DATA FOR REVIEW section start

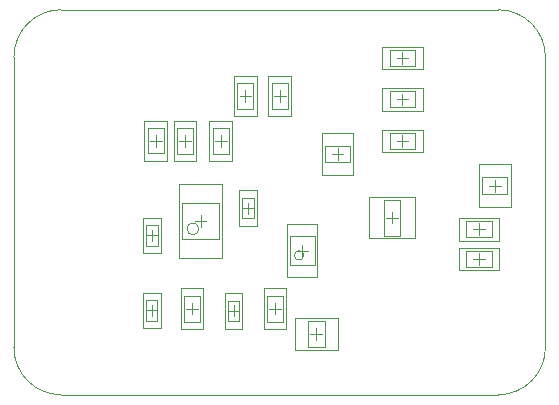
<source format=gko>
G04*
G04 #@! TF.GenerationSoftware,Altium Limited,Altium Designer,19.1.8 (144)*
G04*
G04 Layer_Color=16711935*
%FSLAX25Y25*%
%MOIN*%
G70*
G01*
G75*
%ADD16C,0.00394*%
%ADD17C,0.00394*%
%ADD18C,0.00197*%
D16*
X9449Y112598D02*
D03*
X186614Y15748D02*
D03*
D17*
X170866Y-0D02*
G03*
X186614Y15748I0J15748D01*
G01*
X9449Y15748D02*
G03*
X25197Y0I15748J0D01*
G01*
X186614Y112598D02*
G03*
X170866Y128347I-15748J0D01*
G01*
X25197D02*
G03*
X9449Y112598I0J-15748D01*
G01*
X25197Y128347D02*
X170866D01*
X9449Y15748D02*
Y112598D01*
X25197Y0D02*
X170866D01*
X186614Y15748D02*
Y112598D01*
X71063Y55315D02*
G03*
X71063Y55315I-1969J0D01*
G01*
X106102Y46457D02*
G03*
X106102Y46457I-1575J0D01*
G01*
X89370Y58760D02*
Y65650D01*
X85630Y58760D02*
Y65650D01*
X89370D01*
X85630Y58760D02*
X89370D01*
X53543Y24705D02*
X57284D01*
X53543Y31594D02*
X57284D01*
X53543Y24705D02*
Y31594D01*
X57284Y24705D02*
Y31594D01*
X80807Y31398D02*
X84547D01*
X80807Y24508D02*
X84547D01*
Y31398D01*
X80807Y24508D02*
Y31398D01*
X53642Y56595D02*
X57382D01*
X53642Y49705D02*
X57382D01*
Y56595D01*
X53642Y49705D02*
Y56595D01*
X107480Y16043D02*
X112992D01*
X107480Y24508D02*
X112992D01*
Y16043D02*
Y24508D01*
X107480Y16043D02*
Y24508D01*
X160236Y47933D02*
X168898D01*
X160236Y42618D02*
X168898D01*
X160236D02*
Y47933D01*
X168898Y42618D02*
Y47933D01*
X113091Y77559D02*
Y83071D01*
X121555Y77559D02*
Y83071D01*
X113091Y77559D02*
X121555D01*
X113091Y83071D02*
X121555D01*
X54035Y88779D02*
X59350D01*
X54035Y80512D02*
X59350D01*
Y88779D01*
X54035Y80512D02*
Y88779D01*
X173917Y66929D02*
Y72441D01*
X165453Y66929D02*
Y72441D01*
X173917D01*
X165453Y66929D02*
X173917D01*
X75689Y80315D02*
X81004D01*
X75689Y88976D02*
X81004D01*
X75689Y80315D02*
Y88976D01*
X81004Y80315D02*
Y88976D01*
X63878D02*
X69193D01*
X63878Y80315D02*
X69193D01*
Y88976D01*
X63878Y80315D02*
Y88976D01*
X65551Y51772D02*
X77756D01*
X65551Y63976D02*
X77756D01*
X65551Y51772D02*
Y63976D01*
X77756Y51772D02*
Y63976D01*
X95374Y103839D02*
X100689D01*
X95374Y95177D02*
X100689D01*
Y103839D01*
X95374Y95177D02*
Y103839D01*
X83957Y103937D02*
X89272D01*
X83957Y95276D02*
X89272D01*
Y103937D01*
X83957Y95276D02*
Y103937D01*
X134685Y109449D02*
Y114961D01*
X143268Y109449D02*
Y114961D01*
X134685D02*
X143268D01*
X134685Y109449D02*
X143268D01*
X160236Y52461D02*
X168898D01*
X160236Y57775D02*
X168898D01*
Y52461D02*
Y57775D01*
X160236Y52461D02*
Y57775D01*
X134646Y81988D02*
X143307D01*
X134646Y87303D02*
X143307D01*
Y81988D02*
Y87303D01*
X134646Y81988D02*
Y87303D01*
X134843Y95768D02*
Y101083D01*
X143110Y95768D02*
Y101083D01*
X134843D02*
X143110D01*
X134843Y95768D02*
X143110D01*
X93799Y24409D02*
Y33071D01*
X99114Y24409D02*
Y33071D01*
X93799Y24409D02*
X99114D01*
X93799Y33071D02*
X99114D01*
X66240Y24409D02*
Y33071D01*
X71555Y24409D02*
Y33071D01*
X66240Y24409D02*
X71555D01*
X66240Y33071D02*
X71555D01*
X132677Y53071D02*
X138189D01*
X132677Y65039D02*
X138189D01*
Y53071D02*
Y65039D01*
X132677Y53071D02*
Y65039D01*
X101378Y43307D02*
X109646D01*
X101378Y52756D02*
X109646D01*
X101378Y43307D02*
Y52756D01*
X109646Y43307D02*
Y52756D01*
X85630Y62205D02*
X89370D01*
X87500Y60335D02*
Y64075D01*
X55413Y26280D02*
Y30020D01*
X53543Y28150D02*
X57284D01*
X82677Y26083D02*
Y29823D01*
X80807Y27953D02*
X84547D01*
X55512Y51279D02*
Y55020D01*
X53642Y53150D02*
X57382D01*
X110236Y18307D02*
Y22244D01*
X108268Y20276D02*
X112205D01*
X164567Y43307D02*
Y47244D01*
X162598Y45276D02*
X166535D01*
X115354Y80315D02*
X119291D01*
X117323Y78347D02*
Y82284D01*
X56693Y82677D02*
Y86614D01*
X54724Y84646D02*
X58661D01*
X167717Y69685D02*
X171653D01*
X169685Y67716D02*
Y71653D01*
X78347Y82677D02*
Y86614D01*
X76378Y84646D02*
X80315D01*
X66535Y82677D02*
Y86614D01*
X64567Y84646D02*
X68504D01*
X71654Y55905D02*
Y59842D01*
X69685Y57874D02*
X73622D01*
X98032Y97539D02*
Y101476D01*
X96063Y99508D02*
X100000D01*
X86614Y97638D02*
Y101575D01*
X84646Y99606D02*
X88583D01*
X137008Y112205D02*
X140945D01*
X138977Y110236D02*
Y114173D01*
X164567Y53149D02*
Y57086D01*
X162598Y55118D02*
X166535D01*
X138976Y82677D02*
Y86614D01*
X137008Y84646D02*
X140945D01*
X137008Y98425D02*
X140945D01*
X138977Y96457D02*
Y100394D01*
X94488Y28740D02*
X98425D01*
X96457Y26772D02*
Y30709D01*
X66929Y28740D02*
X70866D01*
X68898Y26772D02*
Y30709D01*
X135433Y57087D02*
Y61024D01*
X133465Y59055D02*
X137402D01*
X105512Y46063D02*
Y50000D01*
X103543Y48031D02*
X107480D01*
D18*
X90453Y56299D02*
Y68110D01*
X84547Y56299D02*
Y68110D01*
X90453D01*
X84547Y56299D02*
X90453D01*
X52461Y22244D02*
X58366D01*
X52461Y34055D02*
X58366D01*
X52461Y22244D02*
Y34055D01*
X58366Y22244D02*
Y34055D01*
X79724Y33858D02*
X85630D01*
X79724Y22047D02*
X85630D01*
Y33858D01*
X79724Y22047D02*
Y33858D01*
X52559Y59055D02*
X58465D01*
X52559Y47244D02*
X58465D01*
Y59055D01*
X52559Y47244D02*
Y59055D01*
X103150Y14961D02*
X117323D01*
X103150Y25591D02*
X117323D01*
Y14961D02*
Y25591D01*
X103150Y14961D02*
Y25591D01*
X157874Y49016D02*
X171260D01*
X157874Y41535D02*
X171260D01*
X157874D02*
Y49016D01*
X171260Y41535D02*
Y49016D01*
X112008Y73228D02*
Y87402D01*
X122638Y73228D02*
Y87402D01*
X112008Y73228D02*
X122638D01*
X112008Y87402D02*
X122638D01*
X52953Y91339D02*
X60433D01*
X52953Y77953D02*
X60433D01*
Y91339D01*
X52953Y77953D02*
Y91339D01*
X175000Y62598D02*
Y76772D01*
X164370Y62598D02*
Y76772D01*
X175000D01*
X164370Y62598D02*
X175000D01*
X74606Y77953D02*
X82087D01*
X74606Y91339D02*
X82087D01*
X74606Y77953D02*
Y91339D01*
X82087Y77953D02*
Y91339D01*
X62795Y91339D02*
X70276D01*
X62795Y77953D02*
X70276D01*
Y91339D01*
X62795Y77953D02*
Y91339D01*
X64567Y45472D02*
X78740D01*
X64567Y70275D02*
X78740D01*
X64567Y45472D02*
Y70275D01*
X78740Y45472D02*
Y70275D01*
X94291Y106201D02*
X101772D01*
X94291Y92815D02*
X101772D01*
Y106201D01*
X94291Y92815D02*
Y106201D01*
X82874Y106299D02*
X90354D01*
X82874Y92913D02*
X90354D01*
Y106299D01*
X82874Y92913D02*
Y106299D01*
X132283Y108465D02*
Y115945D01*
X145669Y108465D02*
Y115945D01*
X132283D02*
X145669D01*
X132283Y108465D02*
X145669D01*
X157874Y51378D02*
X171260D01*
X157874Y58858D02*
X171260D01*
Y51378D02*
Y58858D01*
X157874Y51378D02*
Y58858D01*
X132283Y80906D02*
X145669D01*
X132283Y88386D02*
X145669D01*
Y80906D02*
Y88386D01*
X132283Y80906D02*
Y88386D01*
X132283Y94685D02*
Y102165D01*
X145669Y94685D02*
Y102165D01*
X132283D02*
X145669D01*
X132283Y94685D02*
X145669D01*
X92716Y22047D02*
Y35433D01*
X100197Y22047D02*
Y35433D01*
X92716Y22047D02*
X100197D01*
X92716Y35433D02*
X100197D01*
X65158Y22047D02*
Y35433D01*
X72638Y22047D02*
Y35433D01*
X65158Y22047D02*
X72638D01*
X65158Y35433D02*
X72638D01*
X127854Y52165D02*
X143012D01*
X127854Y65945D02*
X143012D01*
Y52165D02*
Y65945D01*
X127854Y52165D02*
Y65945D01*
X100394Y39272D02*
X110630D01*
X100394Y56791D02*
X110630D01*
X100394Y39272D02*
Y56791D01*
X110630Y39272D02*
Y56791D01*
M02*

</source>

DATA FOR REVIEW section end
DATA FOR REVIEW section start

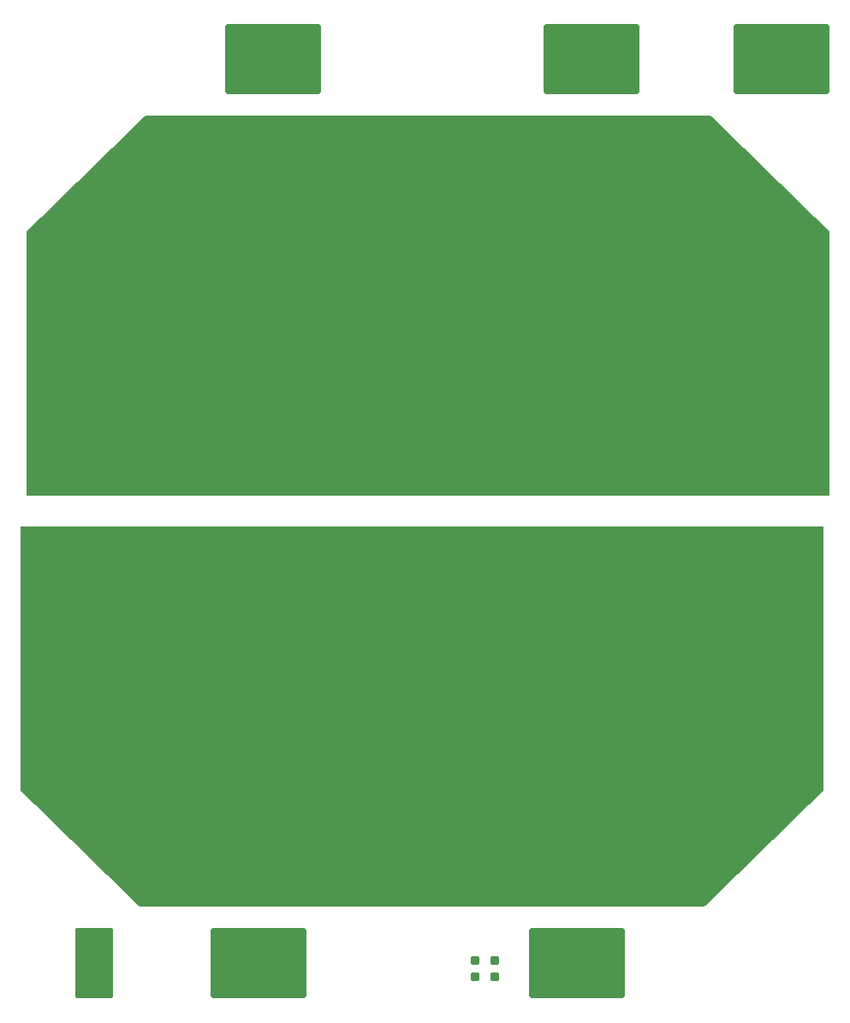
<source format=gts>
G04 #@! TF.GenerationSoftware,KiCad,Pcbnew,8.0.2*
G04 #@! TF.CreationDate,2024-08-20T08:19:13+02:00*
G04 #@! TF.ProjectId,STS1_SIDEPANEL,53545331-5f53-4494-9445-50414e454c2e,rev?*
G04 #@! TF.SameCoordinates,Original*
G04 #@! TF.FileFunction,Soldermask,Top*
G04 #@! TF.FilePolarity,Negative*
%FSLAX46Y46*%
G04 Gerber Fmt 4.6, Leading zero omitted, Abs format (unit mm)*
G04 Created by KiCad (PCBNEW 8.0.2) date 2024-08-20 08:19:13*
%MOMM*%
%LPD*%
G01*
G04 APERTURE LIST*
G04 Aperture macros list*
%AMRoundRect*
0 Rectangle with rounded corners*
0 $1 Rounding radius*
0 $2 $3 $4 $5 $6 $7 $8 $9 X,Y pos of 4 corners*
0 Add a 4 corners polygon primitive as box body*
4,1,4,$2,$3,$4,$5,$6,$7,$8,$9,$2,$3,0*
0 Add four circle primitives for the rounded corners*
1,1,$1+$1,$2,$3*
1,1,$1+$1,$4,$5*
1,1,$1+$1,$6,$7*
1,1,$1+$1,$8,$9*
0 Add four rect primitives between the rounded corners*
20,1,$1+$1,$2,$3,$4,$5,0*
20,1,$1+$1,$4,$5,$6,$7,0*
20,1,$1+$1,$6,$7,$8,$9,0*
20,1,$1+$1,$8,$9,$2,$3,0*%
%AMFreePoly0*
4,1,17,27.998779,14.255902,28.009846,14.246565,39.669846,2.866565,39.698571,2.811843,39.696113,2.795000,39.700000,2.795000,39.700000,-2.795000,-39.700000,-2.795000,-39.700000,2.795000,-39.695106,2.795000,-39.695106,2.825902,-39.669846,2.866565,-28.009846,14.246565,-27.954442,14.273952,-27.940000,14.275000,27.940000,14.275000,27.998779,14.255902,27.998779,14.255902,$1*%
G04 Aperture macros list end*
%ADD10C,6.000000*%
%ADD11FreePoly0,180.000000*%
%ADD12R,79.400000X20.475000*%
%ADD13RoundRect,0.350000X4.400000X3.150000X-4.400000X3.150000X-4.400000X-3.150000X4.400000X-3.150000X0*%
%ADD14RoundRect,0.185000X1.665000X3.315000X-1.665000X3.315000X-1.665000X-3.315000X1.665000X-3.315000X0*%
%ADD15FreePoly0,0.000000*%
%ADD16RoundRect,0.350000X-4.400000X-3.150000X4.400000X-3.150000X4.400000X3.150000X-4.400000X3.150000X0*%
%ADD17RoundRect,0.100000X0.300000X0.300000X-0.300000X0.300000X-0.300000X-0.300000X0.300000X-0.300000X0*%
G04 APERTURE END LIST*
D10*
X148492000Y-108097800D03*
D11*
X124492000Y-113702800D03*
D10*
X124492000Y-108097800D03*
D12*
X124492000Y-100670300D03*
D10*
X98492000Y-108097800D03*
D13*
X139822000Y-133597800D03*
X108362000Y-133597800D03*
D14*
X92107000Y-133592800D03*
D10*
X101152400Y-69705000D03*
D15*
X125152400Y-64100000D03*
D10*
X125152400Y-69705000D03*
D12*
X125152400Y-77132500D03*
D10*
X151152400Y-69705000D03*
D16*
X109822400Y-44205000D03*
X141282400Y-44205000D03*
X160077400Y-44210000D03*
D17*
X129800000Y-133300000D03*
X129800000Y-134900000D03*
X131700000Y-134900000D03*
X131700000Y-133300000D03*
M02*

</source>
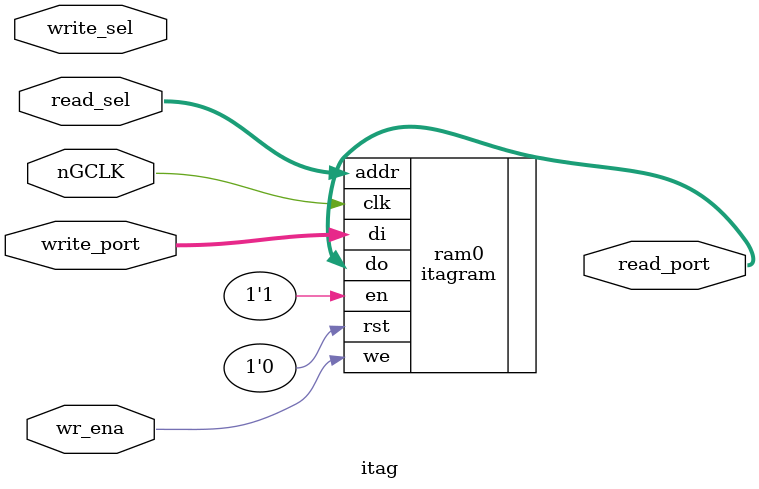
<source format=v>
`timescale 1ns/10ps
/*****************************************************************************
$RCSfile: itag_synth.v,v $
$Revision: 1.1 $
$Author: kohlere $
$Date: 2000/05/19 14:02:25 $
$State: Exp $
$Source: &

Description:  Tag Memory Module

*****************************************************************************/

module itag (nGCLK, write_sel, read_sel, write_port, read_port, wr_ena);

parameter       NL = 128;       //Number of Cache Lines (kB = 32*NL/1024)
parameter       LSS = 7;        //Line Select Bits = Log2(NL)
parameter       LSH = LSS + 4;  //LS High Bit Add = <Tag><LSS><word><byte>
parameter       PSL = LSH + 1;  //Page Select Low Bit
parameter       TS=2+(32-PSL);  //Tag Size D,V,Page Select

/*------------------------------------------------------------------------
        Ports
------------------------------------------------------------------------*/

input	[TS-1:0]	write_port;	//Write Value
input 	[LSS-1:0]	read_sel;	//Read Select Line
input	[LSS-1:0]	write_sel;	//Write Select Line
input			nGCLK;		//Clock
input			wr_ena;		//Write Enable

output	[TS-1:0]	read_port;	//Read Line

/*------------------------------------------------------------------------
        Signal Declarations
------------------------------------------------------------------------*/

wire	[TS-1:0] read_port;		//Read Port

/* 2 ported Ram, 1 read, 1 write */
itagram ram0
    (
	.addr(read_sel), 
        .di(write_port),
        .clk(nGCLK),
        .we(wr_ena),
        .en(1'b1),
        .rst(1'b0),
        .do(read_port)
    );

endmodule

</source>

DATA FOR REVIEW section end

→ **DIRECTIONS**: Only a number is wanted here: how many lines in the data above include the string "four"?

→ **ANSWER SPACE**: 2